A View into (a Better) Society: Archetypes in "Aesop’s Fables"
Most modern sayings or proverbs people remember come from an ancient collection of fables attributed to the Greek slave Aesop around the 5th century BC. Not a lot is known of Aesop’s life, and, over the centuries, much has been contested even with his biography Life of Aesop. However, what has not been contested is the validity of his lessons throughout time. Fables are defined by their didactic scheme, and Aesop had used this form to educate the masses by taking human traits and placing them on animals. In essence, he created human archetypes that offered a view into society in simple terms. This analysis will focus on the morals embedded in Aesop’s fables and how they help satirize and critique people in society, even today.
One of the bases of Aesop’s fables lies in their endomythium, i.e., the moral of the story. They sometimes appear as a separate line of text (e.g., “Persuasion is better than force” (43) in “The North Wind and The Sun”) or embedded in the character’s dialogue as a biting last line that conveys the story’s theme and meaning. No matter their placement within the story, the endomythium is used to underline the essence of the oral lesson, since all of Aesop’s fables use a didactic strategy in which the stories focus on someone else's mistake and critique it because “negative exempla are instructive” (Gibbs 71). For example, in “The Fox and The Goat,” the fox insults the goat for foolishly descending into the well at his pleas: “If you had as much sense in your head as you have hair in your beard you wouldn’t have got into the well without making certain that you could get out again” (73). This endomythium becomes part of the story, but it is also stressed abstractly in the proverb “Look before you leap.” The effect is of generalizing the mistake and creating archetypes associated with it: the gullible and the opportunist. Moreover, Aesop critiques the gullible goat verbally because it appears that “the verbal catastrophe of being insulted is in some sense worse than a physical catastrophe in the world of Aesop” (Gibbs 64); the verbal insult is enough to attest to whose mistake audiences pay attention to.
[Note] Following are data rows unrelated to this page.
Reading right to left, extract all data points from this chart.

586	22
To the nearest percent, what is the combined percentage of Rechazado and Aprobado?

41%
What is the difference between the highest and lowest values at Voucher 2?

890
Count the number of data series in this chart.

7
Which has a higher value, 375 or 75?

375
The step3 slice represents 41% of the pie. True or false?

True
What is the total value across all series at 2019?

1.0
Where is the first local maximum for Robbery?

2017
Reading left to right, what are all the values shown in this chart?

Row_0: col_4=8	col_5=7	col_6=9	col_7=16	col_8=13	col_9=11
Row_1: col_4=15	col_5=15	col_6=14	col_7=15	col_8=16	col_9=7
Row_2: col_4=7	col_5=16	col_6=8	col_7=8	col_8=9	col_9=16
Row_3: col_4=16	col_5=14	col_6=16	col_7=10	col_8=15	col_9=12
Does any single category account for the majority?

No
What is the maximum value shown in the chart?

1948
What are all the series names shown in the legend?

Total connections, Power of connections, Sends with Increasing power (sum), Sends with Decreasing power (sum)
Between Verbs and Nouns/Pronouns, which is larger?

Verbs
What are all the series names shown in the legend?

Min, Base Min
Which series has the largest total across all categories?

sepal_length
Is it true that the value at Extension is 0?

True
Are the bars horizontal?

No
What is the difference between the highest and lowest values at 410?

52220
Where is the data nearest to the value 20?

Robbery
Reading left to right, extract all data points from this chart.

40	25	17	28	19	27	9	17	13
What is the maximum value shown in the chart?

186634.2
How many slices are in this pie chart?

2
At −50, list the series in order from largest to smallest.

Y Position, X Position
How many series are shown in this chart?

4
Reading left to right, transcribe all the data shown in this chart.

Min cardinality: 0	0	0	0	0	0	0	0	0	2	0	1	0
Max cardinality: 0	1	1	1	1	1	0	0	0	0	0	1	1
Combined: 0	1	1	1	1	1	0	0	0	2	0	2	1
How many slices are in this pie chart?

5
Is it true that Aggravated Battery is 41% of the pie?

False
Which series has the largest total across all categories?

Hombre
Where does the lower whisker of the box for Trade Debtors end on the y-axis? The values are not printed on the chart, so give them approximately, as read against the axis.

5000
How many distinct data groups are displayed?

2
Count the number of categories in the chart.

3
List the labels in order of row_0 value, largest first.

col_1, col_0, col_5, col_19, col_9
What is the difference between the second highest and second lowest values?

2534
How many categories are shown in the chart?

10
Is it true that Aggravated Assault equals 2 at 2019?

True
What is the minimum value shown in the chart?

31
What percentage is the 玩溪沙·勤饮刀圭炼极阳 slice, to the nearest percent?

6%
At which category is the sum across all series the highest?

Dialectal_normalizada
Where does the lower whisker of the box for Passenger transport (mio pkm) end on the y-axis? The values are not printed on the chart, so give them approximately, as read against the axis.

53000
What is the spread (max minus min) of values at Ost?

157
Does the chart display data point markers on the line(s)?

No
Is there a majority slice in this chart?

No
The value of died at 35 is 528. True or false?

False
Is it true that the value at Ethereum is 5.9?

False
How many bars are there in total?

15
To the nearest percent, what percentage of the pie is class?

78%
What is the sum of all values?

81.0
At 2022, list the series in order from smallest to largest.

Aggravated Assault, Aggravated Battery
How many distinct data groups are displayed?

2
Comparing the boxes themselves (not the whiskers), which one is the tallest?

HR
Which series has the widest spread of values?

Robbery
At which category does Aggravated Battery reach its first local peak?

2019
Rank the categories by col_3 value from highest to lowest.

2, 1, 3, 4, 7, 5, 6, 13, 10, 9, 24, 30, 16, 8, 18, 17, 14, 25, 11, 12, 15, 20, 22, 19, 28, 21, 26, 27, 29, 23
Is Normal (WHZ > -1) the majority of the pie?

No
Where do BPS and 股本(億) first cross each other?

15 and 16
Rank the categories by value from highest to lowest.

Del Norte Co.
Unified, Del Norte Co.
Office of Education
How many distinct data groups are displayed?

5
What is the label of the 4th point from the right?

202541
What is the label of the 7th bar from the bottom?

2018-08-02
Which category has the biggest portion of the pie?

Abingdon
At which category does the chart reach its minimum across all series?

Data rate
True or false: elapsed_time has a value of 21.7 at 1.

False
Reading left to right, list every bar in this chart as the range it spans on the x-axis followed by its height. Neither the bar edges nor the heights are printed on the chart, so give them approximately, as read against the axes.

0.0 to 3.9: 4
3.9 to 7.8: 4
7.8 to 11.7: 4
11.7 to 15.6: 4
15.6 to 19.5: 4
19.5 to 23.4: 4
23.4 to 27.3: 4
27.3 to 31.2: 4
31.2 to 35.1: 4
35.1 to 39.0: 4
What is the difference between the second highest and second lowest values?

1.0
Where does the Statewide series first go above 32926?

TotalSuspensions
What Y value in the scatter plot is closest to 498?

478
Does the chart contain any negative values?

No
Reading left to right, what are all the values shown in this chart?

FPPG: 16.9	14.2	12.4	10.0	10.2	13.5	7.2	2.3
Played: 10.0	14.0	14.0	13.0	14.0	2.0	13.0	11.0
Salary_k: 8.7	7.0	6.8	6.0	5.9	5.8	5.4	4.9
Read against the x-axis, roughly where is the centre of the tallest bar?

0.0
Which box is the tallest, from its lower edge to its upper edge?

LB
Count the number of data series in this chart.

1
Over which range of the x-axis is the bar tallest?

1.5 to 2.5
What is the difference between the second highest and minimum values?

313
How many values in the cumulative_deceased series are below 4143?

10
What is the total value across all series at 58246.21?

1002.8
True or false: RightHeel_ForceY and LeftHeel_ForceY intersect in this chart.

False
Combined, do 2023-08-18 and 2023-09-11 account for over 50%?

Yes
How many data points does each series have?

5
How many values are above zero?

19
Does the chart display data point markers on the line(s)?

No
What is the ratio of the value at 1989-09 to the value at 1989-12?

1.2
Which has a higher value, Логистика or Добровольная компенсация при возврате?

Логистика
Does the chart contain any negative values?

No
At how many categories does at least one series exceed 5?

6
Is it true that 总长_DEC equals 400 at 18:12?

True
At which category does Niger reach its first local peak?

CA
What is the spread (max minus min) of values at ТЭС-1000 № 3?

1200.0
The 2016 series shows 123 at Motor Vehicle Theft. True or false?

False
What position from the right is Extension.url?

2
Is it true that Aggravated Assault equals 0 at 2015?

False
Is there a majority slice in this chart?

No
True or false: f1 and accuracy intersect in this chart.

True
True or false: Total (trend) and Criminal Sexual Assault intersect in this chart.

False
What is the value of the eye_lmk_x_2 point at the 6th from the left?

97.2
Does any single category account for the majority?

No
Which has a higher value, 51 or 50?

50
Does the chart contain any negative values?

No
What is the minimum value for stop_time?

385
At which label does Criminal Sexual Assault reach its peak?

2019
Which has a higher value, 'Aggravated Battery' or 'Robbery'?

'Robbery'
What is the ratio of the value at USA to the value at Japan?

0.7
Thus, the animals having been given human speech and mannerisms through anthropomorphism cease to act like animals and instead fully become human archetypes.
Archetypes are a natural outcome of generalizing the Aesopic fable structure of learning from someone else’s mistakes. They work on the dichotomy of the good and bad characters, meaning the ones who succeed in the end or the ones who are verbally punished for their foolishness; the animal associations enable the encompassing of most human traits and the easier understanding of them: the sly fox, the predatory wolf, the slow turtle, etc. With Aesop’s critique, the audiences learn to emulate the good qualities of these archetypes and alter the satirized bad behaviors if they want to have a good life. In “The Fox and The Stork,” the malice of the fox trying to amuse himself on behalf of the stork’s incapacity to eat from the same plate as his is punished with the same treatment from the stork, which illustrates that bad deeds always come around. As a result, the proverbs embedded in the fables infiltrate people’s minds and help guide their actions to better distance themselves from the bad archetypes: “slow and steady wins the race,” “things are not always what they seem,” “deeds speak louder than words,” etc. The association with the humanized animal characters is what allows Aesop to satirize and critique society for the purposes of educating and reforming it, in a way integrating the morals from within the fables into the world outside them.
The legendary Aesopic fables have passed through generations, from ancient times to the modern, and their moral lessons still carry an impact today. While using animals to generalize human traits and make the lesson more palatable to audiences, Aesop successfully criticized the bad seeds of society and compacted the stories’ morals in simple, abstract endomythiums that are so pertinent that they have become popular sayings.
Works Cited
Aesop, Jones V. S. Vernon, and Arthur Rackham. Aesop’s Fables. Dover Publication, 2013.
Gibbs, Laura Kathleen. Lost in a town of pigs: The Story of Aesop’s Fables. PhD. dissertation, University of California, 1999. ProQuest, proquest.com/dissertations-theses/lost-town-pigs-story-aesops-fables/docview/304520218/se-2?accountid=55846.